To do: What lines in the entries below contain the word "spoon"? Copy all of them.

Data shown:
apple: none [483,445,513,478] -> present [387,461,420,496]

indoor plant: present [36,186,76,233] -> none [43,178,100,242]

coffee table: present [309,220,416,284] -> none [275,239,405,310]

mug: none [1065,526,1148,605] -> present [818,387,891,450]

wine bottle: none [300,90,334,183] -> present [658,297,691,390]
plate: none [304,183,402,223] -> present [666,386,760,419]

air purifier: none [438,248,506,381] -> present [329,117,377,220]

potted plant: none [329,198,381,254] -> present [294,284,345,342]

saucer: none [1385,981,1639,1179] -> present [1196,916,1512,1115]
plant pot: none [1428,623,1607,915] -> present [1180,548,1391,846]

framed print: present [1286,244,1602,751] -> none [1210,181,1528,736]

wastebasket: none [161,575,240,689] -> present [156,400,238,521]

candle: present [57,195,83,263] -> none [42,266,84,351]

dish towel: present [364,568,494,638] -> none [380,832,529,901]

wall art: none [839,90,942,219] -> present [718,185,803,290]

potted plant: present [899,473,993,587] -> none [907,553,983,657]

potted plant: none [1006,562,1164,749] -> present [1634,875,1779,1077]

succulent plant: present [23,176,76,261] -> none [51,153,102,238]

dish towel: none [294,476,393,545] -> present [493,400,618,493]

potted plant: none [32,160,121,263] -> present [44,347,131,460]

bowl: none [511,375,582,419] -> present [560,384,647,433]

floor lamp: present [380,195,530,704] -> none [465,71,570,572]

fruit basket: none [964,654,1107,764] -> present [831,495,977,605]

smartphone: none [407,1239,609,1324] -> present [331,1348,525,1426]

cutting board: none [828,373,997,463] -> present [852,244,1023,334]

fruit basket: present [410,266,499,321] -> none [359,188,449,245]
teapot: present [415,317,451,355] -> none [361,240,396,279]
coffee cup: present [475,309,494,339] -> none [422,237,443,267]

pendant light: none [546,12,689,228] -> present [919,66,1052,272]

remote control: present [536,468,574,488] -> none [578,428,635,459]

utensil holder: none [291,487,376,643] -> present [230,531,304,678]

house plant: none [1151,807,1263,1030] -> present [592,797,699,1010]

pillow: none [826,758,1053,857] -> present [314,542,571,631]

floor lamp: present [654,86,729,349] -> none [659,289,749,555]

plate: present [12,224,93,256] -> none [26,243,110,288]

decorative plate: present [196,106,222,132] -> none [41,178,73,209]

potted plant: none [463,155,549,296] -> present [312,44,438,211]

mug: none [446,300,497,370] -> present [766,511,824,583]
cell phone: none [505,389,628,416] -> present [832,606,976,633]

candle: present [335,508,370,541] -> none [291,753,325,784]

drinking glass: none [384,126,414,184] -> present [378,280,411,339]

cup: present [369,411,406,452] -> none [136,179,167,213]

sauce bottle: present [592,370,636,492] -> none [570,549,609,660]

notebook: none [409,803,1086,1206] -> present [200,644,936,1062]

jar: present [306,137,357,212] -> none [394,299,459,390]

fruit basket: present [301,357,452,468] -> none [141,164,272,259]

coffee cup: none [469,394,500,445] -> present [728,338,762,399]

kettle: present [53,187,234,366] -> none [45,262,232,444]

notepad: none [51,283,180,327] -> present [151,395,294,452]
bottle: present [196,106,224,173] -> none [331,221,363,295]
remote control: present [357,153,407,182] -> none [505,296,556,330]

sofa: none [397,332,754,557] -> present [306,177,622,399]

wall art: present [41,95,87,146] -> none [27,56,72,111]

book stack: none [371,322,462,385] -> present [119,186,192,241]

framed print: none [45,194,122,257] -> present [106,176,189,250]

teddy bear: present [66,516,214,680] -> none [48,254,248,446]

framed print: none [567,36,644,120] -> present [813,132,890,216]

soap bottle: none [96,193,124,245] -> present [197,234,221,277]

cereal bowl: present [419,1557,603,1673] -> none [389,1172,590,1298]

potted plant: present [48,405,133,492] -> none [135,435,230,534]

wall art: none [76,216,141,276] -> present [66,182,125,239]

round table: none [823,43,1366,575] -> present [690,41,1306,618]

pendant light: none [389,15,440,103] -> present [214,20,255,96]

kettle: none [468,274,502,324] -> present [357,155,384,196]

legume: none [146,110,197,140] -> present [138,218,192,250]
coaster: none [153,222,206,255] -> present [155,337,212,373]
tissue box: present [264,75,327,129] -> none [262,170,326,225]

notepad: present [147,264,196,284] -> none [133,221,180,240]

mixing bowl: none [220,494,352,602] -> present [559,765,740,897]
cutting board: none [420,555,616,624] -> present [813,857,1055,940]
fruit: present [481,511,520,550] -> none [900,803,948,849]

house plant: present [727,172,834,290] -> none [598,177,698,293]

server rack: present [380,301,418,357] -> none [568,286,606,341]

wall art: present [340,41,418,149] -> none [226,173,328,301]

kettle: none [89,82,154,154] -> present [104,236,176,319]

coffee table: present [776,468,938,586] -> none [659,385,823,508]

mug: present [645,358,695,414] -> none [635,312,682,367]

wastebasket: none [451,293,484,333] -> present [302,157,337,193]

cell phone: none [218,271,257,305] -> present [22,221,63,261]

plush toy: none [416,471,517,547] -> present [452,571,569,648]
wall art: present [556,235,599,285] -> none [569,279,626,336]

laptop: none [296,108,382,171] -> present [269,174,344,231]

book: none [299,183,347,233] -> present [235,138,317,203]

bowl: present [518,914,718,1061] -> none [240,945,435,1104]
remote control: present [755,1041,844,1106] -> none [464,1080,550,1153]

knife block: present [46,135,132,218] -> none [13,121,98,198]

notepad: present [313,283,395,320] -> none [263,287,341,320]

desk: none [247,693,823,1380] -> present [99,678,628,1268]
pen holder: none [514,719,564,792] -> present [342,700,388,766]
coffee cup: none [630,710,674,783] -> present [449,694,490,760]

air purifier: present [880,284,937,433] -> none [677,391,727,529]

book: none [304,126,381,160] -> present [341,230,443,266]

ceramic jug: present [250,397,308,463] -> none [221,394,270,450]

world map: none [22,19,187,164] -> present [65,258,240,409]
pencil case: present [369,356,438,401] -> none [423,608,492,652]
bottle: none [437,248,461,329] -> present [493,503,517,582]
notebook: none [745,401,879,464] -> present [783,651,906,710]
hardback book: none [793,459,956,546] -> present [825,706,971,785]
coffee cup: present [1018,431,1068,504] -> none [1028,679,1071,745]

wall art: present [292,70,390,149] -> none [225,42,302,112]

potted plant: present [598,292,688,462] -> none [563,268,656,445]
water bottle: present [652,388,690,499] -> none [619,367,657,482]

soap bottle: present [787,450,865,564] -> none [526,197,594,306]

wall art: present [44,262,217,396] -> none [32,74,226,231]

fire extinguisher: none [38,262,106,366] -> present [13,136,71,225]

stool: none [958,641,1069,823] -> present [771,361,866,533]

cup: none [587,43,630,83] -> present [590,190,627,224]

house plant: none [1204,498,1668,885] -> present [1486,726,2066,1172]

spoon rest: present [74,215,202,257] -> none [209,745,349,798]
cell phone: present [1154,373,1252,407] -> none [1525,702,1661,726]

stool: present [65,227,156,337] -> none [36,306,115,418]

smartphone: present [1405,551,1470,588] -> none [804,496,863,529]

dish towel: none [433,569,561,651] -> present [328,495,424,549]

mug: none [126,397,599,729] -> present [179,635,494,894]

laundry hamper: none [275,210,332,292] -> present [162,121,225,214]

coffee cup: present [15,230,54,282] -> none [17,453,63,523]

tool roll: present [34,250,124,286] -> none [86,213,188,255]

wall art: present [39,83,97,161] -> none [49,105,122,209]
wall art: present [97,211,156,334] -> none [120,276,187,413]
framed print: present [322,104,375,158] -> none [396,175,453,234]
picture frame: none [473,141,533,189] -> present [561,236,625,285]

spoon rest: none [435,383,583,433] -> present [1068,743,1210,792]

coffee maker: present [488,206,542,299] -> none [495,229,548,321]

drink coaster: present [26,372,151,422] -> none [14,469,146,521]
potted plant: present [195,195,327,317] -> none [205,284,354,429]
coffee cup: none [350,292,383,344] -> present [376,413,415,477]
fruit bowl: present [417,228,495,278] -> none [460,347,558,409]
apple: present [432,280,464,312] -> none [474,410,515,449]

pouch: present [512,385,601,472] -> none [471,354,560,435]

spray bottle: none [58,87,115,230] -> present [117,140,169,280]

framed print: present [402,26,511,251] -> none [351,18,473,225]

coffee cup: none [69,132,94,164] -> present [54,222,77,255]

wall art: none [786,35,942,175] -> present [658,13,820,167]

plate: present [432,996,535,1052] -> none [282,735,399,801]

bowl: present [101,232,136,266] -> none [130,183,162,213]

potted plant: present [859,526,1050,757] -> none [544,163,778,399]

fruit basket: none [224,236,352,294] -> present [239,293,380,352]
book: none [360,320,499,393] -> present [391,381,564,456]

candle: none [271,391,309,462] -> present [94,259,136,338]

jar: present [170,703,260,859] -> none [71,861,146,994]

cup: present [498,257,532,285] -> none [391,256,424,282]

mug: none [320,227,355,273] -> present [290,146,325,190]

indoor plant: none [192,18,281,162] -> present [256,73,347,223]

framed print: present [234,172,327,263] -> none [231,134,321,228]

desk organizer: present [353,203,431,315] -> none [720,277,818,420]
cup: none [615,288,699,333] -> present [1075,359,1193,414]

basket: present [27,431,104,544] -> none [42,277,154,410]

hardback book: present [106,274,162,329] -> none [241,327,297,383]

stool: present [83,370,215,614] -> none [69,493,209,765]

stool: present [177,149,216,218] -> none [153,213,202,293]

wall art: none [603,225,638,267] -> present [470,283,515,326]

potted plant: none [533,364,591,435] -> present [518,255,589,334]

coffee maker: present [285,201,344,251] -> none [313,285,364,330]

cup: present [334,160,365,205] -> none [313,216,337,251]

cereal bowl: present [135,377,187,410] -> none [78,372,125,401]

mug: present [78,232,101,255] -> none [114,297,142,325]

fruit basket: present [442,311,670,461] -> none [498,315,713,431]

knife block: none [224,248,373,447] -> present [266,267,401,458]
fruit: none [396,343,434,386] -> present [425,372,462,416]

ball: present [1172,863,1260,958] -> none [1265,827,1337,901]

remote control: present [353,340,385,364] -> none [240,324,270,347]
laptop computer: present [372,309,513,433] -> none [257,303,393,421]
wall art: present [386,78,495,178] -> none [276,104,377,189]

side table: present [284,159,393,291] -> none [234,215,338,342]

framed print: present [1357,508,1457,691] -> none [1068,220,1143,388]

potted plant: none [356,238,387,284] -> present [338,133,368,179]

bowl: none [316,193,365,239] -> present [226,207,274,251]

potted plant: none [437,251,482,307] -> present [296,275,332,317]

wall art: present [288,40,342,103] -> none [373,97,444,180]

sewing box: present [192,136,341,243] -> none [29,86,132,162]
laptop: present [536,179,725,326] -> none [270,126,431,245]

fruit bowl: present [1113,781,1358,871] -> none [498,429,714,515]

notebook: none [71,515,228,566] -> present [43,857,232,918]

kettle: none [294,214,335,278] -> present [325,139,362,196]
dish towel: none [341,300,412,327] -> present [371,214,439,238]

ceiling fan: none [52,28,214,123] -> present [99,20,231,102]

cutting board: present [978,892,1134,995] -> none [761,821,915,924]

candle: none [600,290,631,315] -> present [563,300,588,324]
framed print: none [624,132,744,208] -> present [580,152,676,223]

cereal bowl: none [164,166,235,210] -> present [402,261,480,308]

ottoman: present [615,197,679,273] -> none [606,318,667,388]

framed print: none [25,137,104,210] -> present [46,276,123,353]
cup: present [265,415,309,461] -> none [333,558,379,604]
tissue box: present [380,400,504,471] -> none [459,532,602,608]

Exercise result:
spoon rest: present [74,215,202,257] -> none [209,745,349,798]
spoon rest: none [435,383,583,433] -> present [1068,743,1210,792]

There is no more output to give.